Some time ago I found a giant globe. Inside the globe were three spheres. The largest was centered in the globe, and the second largest, at some distance moved in an elliptical rotation around the central sphere. The smallest of the spheres circled around the second sphere. This machine quite fascinated me, so I set about to explore its wonders.
Most curious was I that I could find nothing connecting the spheres. They seemed to simply float in their positions. Neither could I discover any source of power. After much contemplation, I concluded that the power that ran the machine must be contained in the spheres themselves. Then I looked for a way to open the globe, but no place of entry to the globe was obvious. When I gave up on that, I began to look around the room where the globe was located.
I spied a book lying in the corner of the room, and I opened it. In the beginning of the book, the maker of the globe was clearly identified, but being unfamiliar with this person it was of little help in my quest to unlock the mysteries of the globe. I read further into the book and did discover some hints about the workings of the globe, but this partial information only led to frustration. However, I did learn much about the maker in my readings. So, I finally decided to set out on a quest to find the maker. I concluded that only in him lay the answers to satisfy my curiosity.
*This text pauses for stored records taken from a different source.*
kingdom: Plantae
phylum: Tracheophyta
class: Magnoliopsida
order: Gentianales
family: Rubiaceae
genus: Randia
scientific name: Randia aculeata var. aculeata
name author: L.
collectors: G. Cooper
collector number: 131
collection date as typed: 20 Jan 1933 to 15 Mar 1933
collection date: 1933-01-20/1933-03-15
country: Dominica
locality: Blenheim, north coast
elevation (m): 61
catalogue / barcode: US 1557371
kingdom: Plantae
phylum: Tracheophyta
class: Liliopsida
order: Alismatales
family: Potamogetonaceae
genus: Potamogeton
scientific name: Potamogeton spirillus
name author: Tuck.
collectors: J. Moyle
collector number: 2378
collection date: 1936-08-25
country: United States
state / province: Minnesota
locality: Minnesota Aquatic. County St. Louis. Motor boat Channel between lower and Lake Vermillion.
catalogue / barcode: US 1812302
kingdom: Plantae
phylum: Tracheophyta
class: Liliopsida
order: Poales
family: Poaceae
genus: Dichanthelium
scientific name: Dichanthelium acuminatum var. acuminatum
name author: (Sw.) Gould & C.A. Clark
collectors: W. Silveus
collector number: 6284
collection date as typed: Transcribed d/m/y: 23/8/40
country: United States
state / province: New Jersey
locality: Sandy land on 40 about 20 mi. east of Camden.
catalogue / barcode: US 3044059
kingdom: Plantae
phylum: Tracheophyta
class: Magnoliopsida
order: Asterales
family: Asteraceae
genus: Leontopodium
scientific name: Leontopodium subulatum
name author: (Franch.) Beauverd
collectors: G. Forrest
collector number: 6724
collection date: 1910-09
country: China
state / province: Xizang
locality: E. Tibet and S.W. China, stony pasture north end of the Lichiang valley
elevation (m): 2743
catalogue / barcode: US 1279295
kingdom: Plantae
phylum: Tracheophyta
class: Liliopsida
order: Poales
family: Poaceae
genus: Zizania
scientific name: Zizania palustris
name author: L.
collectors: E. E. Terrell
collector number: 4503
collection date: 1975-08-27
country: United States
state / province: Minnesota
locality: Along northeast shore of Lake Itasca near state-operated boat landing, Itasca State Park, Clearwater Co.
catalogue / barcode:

Many have believed that our universe came about by accident. But, as The Book tells us “For since the creation of the world God’s invisible qualities-his eternal power and divine nature-have been clearly seen, being understood from what has been made …” (Romans 1:20). In order to understand the world we live in, I believe we should set out on a quest to find the maker. He has the answers we seek. Yes, The Book is very helpful with this endeavor.